* [WORK TO COMPLETE]: From the entries that follow, reproduce exactly and only the lines from the line with "- **Dependencies**: Clear" to the line with "- 🔗 **Link**: Integration services", endpoints included.

━━━━━━

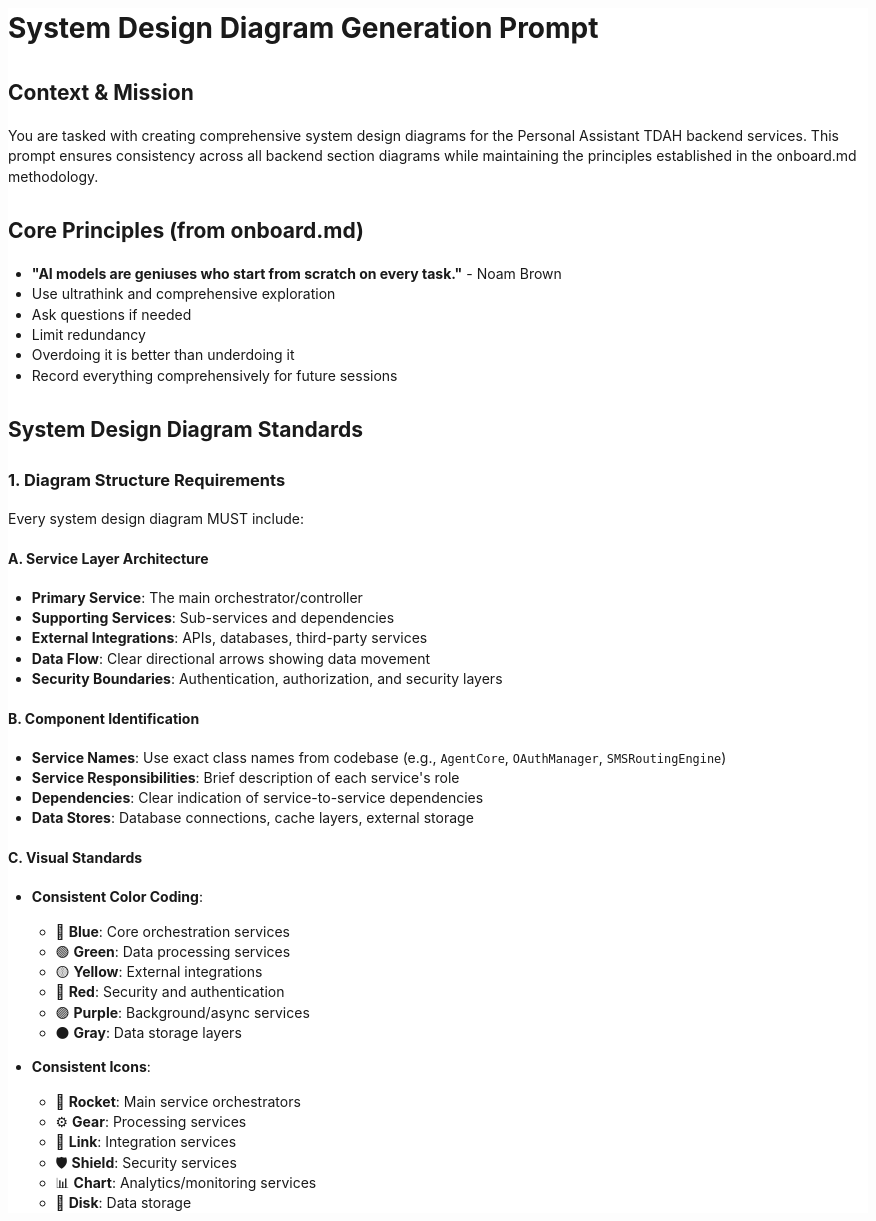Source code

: # System Design Diagram Generation Prompt

## Context & Mission

You are tasked with creating comprehensive system design diagrams for the Personal Assistant TDAH backend services. This prompt ensures consistency across all backend section diagrams while maintaining the principles established in the onboard.md methodology.

## Core Principles (from onboard.md)

- **"AI models are geniuses who start from scratch on every task."** - Noam Brown
- Use ultrathink and comprehensive exploration
- Ask questions if needed
- Limit redundancy
- Overdoing it is better than underdoing it
- Record everything comprehensively for future sessions

## System Design Diagram Standards

### 1. Diagram Structure Requirements

Every system design diagram MUST include:

#### **A. Service Layer Architecture**

- **Primary Service**: The main orchestrator/controller
- **Supporting Services**: Sub-services and dependencies
- **External Integrations**: APIs, databases, third-party services
- **Data Flow**: Clear directional arrows showing data movement
- **Security Boundaries**: Authentication, authorization, and security layers

#### **B. Component Identification**

- **Service Names**: Use exact class names from codebase (e.g., `AgentCore`, `OAuthManager`, `SMSRoutingEngine`)
- **Service Responsibilities**: Brief description of each service's role
- **Dependencies**: Clear indication of service-to-service dependencies
- **Data Stores**: Database connections, cache layers, external storage

#### **C. Visual Standards**

- **Consistent Color Coding**:

  - 🔵 **Blue**: Core orchestration services
  - 🟢 **Green**: Data processing services
  - 🟡 **Yellow**: External integrations
  - 🔴 **Red**: Security and authentication
  - 🟣 **Purple**: Background/async services
  - ⚫ **Gray**: Data storage layers

- **Consistent Icons**:
  - 🚀 **Rocket**: Main service orchestrators
  - ⚙️ **Gear**: Processing services
  - 🔗 **Link**: Integration services
  - 🛡️ **Shield**: Security services
  - 📊 **Chart**: Analytics/monitoring services
  - 💾 **Disk**: Data storage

━━━━━━

* [THE COMPLETED TASK]:
- **Dependencies**: Clear indication of service-to-service dependencies
- **Data Stores**: Database connections, cache layers, external storage

#### **C. Visual Standards**

- **Consistent Color Coding**:

  - 🔵 **Blue**: Core orchestration services
  - 🟢 **Green**: Data processing services
  - 🟡 **Yellow**: External integrations
  - 🔴 **Red**: Security and authentication
  - 🟣 **Purple**: Background/async services
  - ⚫ **Gray**: Data storage layers

- **Consistent Icons**:
  - 🚀 **Rocket**: Main service orchestrators
  - ⚙️ **Gear**: Processing services
  - 🔗 **Link**: Integration services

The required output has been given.